TASK DIRECTIONS >>
If a line of the records contains the word "dine", list it.

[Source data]

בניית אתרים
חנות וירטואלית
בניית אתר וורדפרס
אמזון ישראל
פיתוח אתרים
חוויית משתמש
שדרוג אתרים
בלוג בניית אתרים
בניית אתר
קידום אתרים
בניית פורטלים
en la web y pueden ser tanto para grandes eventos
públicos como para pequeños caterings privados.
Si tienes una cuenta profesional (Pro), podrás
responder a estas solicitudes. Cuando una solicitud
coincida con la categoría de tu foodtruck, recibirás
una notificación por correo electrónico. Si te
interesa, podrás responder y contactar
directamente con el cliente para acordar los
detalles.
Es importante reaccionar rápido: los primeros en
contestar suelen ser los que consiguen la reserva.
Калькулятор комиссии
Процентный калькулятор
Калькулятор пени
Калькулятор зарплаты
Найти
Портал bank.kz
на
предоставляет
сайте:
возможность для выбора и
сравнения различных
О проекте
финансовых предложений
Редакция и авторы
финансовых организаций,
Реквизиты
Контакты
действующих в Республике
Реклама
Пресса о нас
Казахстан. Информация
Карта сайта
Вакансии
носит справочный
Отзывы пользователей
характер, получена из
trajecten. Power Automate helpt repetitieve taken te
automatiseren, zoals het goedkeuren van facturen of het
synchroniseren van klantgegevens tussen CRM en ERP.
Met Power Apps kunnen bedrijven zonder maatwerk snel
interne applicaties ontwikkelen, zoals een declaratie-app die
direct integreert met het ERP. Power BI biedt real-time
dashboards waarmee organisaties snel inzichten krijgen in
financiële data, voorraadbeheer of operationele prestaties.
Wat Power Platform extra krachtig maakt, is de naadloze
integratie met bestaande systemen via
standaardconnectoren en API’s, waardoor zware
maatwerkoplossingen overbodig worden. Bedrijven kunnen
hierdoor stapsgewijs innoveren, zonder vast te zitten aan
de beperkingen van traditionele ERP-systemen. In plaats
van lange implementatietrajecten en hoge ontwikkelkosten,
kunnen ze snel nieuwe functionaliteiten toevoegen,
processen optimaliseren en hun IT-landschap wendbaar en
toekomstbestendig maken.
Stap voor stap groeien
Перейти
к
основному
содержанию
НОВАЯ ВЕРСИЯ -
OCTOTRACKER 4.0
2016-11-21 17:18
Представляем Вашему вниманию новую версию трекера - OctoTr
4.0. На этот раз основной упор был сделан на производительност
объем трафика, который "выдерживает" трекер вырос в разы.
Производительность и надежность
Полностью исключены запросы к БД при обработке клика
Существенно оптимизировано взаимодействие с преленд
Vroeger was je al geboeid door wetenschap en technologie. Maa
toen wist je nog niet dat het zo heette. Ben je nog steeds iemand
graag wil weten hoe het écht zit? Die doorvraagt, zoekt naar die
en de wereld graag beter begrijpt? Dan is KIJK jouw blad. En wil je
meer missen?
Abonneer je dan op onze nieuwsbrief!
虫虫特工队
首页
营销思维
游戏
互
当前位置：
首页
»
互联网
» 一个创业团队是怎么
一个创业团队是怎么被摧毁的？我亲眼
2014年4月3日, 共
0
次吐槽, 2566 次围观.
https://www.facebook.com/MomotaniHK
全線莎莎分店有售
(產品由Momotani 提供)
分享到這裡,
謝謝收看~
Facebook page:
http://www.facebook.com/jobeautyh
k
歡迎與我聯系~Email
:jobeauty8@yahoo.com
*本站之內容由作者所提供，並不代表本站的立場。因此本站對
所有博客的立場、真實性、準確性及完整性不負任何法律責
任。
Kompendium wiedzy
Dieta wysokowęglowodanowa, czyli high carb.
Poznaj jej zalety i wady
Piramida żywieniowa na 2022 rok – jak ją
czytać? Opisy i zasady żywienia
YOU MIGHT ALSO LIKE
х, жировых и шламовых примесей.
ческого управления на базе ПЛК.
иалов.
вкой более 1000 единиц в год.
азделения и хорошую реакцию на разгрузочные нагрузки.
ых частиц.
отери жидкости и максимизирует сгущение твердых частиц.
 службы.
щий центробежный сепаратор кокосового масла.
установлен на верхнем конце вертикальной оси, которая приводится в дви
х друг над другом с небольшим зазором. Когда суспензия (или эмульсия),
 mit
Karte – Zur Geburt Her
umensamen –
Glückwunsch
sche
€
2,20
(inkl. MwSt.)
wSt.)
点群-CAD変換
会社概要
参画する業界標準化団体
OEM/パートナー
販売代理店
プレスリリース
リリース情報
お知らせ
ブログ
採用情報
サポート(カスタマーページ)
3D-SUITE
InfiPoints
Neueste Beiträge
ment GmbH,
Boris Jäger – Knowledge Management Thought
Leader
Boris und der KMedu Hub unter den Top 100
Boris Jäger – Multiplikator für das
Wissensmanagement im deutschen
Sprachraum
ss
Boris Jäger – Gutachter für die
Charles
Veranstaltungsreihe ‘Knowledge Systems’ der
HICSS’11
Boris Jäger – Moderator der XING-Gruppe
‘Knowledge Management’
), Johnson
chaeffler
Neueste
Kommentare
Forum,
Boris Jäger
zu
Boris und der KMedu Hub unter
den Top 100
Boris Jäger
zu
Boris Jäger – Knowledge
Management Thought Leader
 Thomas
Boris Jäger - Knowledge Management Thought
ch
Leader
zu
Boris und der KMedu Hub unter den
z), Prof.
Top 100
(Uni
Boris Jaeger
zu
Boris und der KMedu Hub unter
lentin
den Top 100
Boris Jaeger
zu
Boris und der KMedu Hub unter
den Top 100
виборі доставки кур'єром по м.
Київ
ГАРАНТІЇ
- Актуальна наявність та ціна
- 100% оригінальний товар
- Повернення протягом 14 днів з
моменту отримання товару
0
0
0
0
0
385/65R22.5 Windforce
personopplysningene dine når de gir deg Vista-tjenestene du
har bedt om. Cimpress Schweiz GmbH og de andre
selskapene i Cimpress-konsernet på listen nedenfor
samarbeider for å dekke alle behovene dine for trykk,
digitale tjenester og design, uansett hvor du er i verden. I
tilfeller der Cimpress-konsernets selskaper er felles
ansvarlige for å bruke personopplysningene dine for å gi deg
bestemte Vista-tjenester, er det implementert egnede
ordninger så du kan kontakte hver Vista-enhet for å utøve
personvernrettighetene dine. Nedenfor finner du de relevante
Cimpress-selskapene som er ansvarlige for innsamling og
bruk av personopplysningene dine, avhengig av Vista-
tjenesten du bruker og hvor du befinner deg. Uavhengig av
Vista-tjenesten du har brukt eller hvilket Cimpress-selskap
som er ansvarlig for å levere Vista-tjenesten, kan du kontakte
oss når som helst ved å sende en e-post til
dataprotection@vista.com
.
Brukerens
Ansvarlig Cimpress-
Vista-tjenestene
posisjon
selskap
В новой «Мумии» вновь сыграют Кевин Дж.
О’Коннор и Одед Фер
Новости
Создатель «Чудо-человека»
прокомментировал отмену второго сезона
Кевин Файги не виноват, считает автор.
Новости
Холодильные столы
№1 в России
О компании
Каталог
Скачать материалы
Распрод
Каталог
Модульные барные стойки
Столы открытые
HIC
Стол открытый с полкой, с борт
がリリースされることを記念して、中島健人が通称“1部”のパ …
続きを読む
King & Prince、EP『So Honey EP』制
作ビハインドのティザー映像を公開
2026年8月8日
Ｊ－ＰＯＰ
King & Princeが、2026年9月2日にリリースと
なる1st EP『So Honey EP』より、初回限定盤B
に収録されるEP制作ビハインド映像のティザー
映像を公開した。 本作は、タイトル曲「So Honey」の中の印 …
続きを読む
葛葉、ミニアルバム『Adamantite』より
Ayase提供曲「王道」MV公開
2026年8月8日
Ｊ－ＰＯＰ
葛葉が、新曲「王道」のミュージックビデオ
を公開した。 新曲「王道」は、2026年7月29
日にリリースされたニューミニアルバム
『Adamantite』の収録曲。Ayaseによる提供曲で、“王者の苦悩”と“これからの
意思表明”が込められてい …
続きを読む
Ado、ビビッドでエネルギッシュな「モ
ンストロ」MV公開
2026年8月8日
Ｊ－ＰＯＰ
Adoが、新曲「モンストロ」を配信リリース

TASK RESULT >>
personopplysningene dine når de gir deg Vista-tjenestene du
samarbeider for å dekke alle behovene dine for trykk,
ansvarlige for å bruke personopplysningene dine for å gi deg
personvernrettighetene dine. Nedenfor finner du de relevante
bruk av personopplysningene dine, avhengig av Vista-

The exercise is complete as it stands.